─── Extract
Since reading Keith's No More Room In Hell after-action reports and checking out the awesome scenery he uses for his games, I've wanted to get a car to just... well, wreck, basically. I've read that 1/43 scale is best for 28mm minis, and with that in mind I picked one up from my local Dollar General.
But it's way too nice and shiny to be used as post-apocalyptic scenery. Let's burn it.
The first thing was to take it apart. There are no screws holding it together, and after much mucking about and googling I discovered how to unclip the chassis. The glass and lights were knocked out and binned and the wheels put to one side before I clipped the chassis, radiator and body back together and took it to the paint shop. I left the seats and dashboard bit out as they're not known for surviving fires.
Yes! We finally have an empty garage. Unfortunately this means we have a house full of boxes, but whatever. You can see my makeshift spray booth in the foreground: a Milk Bones box with its top cut off.
Here it is in close-up with a can of dollar store matte black spray paint ready and waiting. I haven't spray painted anything since
that wall my Epic army in 1991, so this was going to be fun.
The bonnet got a heavier coat as I wasn't too sure how much pressure to put on the can's nozzle. After giving it a decent coat of spray I left it to dry. I probably missed a few spots but I can touch them up with a brush; after all, this car isn't going to end up in a showroom. I unclipped the GT-R again and sprayed the chassis and inside of the body. It was at this point that I realised the bumpers and lower trim on a real GT-R are plastic and would be burned out of existence, so I could have saved 30 seconds of my life right there.
Yes, I did. OK, let's stick to Resolution 3 and actually do some painting. Going by the reference pics, I really only needed three or four colours: orange, brown, black/brown and the white undercoat. I decided to use inks for transparency, so I got my Vallejo Black, Sepia and Burnt Umber washes, Army Painter Soft, Flesh, Strong and Dark tones, and my homemade rust wash ready.
──────
─── Dataset
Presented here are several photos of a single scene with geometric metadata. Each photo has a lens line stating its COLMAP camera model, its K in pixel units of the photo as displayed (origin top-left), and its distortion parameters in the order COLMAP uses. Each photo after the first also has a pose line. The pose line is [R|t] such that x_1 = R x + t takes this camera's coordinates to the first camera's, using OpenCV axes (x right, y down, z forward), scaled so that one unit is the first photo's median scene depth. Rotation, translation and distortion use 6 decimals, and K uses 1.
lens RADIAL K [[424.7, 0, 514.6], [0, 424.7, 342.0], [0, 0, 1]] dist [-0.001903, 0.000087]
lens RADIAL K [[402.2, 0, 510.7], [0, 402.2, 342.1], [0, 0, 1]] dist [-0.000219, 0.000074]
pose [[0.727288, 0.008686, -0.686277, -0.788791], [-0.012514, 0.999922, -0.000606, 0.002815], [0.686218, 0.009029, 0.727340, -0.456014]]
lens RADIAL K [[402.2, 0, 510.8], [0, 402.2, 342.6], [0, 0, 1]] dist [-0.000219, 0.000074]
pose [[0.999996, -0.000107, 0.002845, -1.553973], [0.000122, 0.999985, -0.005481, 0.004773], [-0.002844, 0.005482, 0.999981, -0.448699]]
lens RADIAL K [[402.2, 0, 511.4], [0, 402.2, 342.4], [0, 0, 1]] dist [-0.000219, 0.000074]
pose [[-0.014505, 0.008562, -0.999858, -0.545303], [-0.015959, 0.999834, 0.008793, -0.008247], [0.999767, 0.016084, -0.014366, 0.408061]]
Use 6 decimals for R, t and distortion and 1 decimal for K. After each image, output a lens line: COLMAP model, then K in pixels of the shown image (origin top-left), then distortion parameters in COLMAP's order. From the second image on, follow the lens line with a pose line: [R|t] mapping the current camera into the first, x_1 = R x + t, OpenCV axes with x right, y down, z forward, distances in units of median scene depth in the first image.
──────
» **Problems to solve**:
1/ In the post about wrecking a toy car, what did the writer use as a makeshift spray booth?
2/ List every wash, tone or ink the writer got ready for painting in the post about wrecking a toy car.
The material has nothing to do with the text about wrecking a toy car.

» **Answers by item number**:
1/ A Milk Bones box with its top cut off.

2/
- Vallejo Black wash
- Vallejo Sepia wash
- Vallejo Burnt Umber wash
- Army Painter Soft tone
- Army Painter Flesh tone
- Army Painter Strong tone
- Army Painter Dark tone
- Homemade rust wash